Please write out again the part that opens with the line containing "collectors: R. Guzman" and closes with the line containing "genus: Cuphea", substituting "place" for "locality" and leaving everything else unchanged.

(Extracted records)
··········
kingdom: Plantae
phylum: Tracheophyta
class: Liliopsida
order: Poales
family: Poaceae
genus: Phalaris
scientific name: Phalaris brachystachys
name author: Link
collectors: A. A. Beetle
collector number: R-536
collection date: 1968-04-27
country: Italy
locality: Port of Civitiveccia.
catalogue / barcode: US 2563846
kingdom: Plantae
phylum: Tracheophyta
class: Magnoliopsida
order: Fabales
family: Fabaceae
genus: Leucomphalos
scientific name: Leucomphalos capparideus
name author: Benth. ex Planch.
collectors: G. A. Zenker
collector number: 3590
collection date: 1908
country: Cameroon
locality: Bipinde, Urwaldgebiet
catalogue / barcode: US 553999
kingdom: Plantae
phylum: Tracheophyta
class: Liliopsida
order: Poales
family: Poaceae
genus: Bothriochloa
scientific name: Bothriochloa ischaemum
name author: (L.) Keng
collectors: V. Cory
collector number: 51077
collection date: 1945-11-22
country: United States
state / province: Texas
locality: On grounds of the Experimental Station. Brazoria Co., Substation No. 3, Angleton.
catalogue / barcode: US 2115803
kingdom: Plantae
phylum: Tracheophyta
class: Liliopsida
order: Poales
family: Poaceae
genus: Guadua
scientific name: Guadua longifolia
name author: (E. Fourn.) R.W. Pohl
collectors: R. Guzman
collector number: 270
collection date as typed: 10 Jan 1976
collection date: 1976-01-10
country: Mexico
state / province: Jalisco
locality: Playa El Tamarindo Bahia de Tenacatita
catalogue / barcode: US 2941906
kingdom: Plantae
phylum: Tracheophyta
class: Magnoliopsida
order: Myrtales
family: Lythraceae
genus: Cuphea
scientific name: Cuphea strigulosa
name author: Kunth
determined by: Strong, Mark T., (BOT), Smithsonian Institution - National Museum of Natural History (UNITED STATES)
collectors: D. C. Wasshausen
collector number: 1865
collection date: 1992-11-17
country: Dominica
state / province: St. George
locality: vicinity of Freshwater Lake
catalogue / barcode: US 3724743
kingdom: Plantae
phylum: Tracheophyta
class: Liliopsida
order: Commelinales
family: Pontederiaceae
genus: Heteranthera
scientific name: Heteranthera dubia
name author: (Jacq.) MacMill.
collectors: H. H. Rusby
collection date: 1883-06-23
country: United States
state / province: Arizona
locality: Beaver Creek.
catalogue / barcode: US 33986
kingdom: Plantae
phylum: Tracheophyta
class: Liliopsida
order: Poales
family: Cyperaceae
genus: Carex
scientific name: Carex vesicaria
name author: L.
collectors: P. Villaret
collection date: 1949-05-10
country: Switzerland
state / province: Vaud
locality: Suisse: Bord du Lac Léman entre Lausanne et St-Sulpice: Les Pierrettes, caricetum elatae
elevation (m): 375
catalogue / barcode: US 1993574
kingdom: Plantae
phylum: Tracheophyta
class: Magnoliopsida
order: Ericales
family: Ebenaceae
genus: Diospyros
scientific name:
··········
THE RESULT:
collectors: R. Guzman
collector number: 270
collection date as typed: 10 Jan 1976
collection date: 1976-01-10
country: Mexico
state / province: Jalisco
place: Playa El Tamarindo Bahia de Tenacatita
catalogue / barcode: US 2941906
kingdom: Plantae
phylum: Tracheophyta
class: Magnoliopsida
order: Myrtales
family: Lythraceae
genus: Cuphea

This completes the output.